Keep the pictures out of the copy and print all the entries below exactly.

** GIVEN DATA follows **

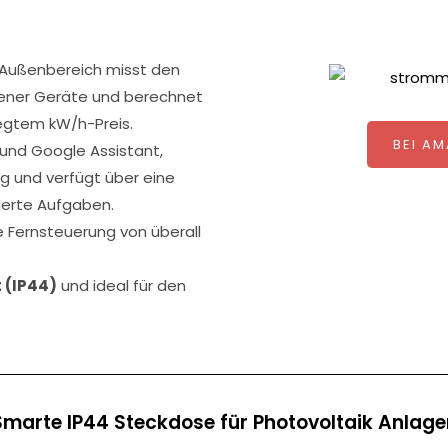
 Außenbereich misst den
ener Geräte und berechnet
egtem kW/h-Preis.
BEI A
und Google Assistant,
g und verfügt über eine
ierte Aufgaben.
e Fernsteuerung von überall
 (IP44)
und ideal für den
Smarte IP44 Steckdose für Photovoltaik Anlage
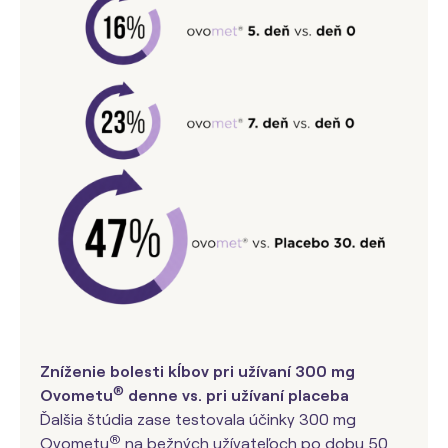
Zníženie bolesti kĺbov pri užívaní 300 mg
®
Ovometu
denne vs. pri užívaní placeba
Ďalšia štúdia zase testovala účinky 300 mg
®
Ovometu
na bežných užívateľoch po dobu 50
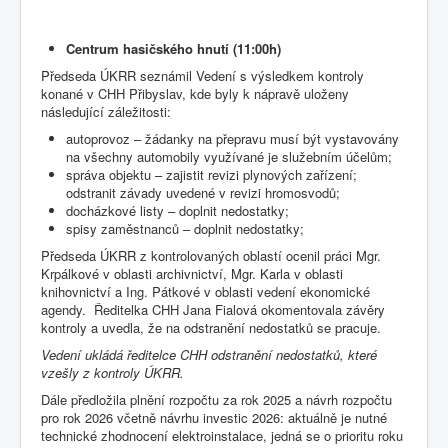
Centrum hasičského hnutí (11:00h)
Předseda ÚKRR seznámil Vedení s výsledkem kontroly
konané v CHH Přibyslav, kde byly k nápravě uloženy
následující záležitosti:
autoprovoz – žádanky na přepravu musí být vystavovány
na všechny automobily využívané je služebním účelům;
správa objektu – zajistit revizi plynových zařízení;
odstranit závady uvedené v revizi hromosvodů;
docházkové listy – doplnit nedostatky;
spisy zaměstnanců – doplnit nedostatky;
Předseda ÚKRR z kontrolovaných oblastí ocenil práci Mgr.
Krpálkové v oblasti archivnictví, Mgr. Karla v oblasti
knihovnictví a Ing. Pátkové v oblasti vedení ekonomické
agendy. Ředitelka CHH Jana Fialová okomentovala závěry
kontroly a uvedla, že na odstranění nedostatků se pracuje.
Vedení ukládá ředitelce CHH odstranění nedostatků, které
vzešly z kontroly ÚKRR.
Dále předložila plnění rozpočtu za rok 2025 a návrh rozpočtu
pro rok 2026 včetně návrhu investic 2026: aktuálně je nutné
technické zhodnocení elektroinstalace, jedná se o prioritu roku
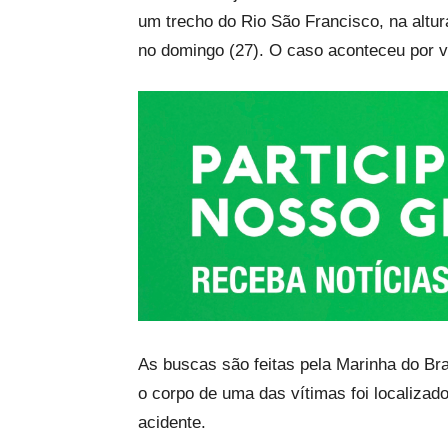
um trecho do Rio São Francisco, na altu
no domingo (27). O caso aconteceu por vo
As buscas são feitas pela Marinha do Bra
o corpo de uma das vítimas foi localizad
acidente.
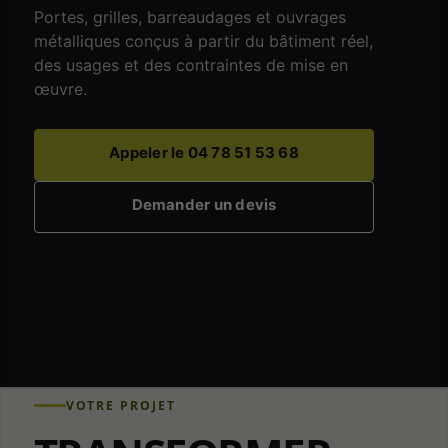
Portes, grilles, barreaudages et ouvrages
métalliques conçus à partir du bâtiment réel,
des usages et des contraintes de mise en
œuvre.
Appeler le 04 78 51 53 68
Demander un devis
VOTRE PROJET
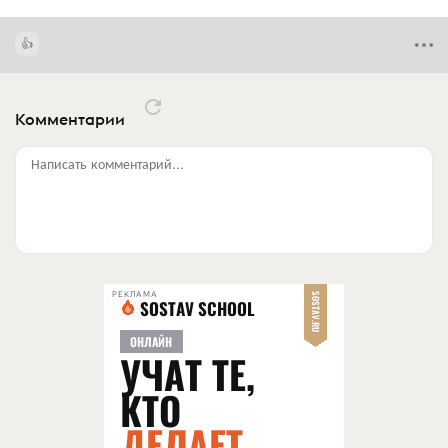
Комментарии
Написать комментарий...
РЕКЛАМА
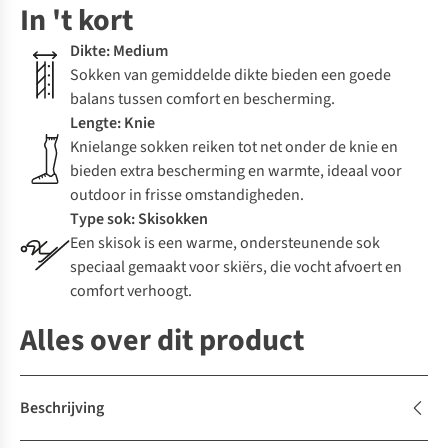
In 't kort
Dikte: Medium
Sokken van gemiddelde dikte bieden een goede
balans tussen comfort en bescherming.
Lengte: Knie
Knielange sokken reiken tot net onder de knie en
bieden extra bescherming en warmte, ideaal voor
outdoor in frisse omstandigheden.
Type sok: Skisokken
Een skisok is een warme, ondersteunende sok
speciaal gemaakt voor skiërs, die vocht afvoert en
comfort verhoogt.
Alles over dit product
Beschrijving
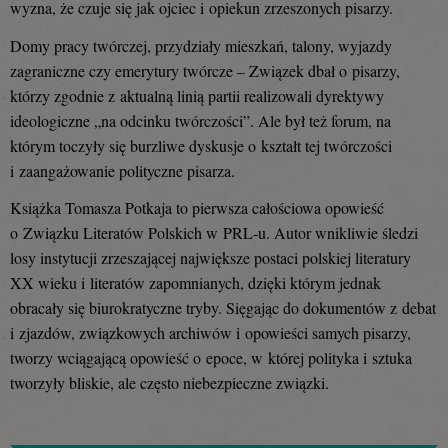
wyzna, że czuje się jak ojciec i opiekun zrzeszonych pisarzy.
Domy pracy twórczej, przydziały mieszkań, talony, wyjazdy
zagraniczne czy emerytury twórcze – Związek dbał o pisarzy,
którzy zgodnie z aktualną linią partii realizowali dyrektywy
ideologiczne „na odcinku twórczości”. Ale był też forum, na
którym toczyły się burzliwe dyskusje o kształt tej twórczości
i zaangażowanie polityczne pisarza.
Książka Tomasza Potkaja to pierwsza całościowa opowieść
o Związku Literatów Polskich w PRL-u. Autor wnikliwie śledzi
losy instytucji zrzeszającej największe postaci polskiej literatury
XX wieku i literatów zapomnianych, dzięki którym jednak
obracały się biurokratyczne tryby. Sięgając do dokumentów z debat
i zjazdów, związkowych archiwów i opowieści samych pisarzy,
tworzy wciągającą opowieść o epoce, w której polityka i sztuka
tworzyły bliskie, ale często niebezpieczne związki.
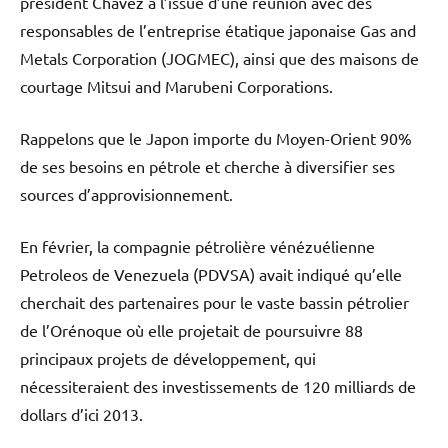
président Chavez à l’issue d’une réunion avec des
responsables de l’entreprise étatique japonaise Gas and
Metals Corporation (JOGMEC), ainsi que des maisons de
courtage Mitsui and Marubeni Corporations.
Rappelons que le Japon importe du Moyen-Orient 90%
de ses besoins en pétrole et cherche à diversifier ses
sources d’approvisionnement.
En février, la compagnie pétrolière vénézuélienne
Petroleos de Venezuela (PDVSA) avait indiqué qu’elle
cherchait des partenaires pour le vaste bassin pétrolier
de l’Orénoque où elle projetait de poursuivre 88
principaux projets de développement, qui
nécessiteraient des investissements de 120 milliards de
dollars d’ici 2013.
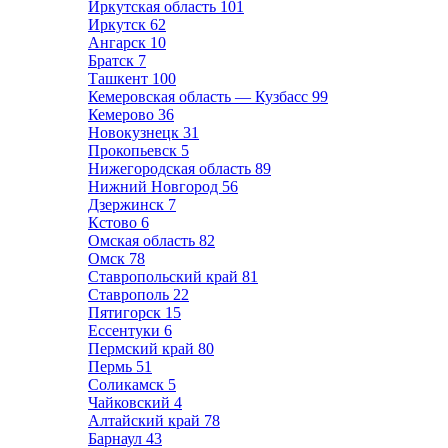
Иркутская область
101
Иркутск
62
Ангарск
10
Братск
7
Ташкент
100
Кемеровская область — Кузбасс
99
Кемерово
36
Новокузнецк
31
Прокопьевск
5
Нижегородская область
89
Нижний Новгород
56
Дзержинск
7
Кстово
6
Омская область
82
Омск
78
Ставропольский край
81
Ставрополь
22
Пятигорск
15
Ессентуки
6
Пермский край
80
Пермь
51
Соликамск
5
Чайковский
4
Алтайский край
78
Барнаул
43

** End of GIVEN DATA **

ANSWER TO THIS EXERCISE.
 Außenbereich misst den
ener Geräte und berechnet
egtem kW/h-Preis.
BEI A
und Google Assistant,
g und verfügt über eine
ierte Aufgaben.
e Fernsteuerung von überall
 (IP44)
und ideal für den
Smarte IP44 Steckdose für Photovoltaik Anlage
Zníženie bolesti kĺbov pri užívaní 300 mg
®
Ovometu
denne vs. pri užívaní placeba
Ďalšia štúdia zase testovala účinky 300 mg
®
Ovometu
na bežných užívateľoch po dobu 50
Centrum hasičského hnutí (11:00h)
Předseda ÚKRR seznámil Vedení s výsledkem kontroly
konané v CHH Přibyslav, kde byly k nápravě uloženy
následující záležitosti:
autoprovoz – žádanky na přepravu musí být vystavovány
na všechny automobily využívané je služebním účelům;
správa objektu – zajistit revizi plynových zařízení;
odstranit závady uvedené v revizi hromosvodů;
docházkové listy – doplnit nedostatky;
spisy zaměstnanců – doplnit nedostatky;
Předseda ÚKRR z kontrolovaných oblastí ocenil práci Mgr.
Krpálkové v oblasti archivnictví, Mgr. Karla v oblasti
knihovnictví a Ing. Pátkové v oblasti vedení ekonomické
agendy. Ředitelka CHH Jana Fialová okomentovala závěry
kontroly a uvedla, že na odstranění nedostatků se pracuje.
Vedení ukládá ředitelce CHH odstranění nedostatků, které
vzešly z kontroly ÚKRR.
Dále předložila plnění rozpočtu za rok 2025 a návrh rozpočtu
pro rok 2026 včetně návrhu investic 2026: aktuálně je nutné
technické zhodnocení elektroinstalace, jedná se o prioritu roku
um trecho do Rio São Francisco, na altu
no domingo (27). O caso aconteceu por vo
As buscas são feitas pela Marinha do Bra
o corpo de uma das vítimas foi localizad
acidente.
Portes, grilles, barreaudages et ouvrages
métalliques conçus à partir du bâtiment réel,
des usages et des contraintes de mise en
œuvre.
Appeler le 04 78 51 53 68
Demander un devis
VOTRE PROJET
Комментарии
Написать комментарий...
РЕКЛАМА
In 't kort
Dikte: Medium
Sokken van gemiddelde dikte bieden een goede
balans tussen comfort en bescherming.
Lengte: Knie
Knielange sokken reiken tot net onder de knie en
bieden extra bescherming en warmte, ideaal voor
outdoor in frisse omstandigheden.
Type sok: Skisokken
Een skisok is een warme, ondersteunende sok
speciaal gemaakt voor skiërs, die vocht afvoert en
comfort verhoogt.
Alles over dit product
Beschrijving
wyzna, że czuje się jak ojciec i opiekun zrzeszonych pisarzy.
Domy pracy twórczej, przydziały mieszkań, talony, wyjazdy
zagraniczne czy emerytury twórcze – Związek dbał o pisarzy,
którzy zgodnie z aktualną linią partii realizowali dyrektywy
ideologiczne „na odcinku twórczości”. Ale był też forum, na
którym toczyły się burzliwe dyskusje o kształt tej twórczości
i zaangażowanie polityczne pisarza.
Książka Tomasza Potkaja to pierwsza całościowa opowieść
o Związku Literatów Polskich w PRL-u. Autor wnikliwie śledzi
losy instytucji zrzeszającej największe postaci polskiej literatury
XX wieku i literatów zapomnianych, dzięki którym jednak
obracały się biurokratyczne tryby. Sięgając do dokumentów z debat
i zjazdów, związkowych archiwów i opowieści samych pisarzy,
tworzy wciągającą opowieść o epoce, w której polityka i sztuka
tworzyły bliskie, ale często niebezpieczne związki.
président Chavez à l’issue d’une réunion avec des
responsables de l’entreprise étatique japonaise Gas and
Metals Corporation (JOGMEC), ainsi que des maisons de
courtage Mitsui and Marubeni Corporations.
Rappelons que le Japon importe du Moyen-Orient 90%
de ses besoins en pétrole et cherche à diversifier ses
sources d’approvisionnement.
En février, la compagnie pétrolière vénézuélienne
Petroleos de Venezuela (PDVSA) avait indiqué qu’elle
cherchait des partenaires pour le vaste bassin pétrolier
de l’Orénoque où elle projetait de poursuivre 88
principaux projets de développement, qui
nécessiteraient des investissements de 120 milliards de
dollars d’ici 2013.
Иркутская область
101
Иркутск
62
Ангарск
10
Братск
7
Ташкент
100
Кемеровская область — Кузбасс
99
Кемерово
36
Новокузнецк
31
Прокопьевск
5
Нижегородская область
89
Нижний Новгород
56
Дзержинск
7
Кстово
6
Омская область
82
Омск
78
Ставропольский край
81
Ставрополь
22
Пятигорск
15
Ессентуки
6
Пермский край
80
Пермь
51
Соликамск
5
Чайковский
4
Алтайский край
78
Барнаул
43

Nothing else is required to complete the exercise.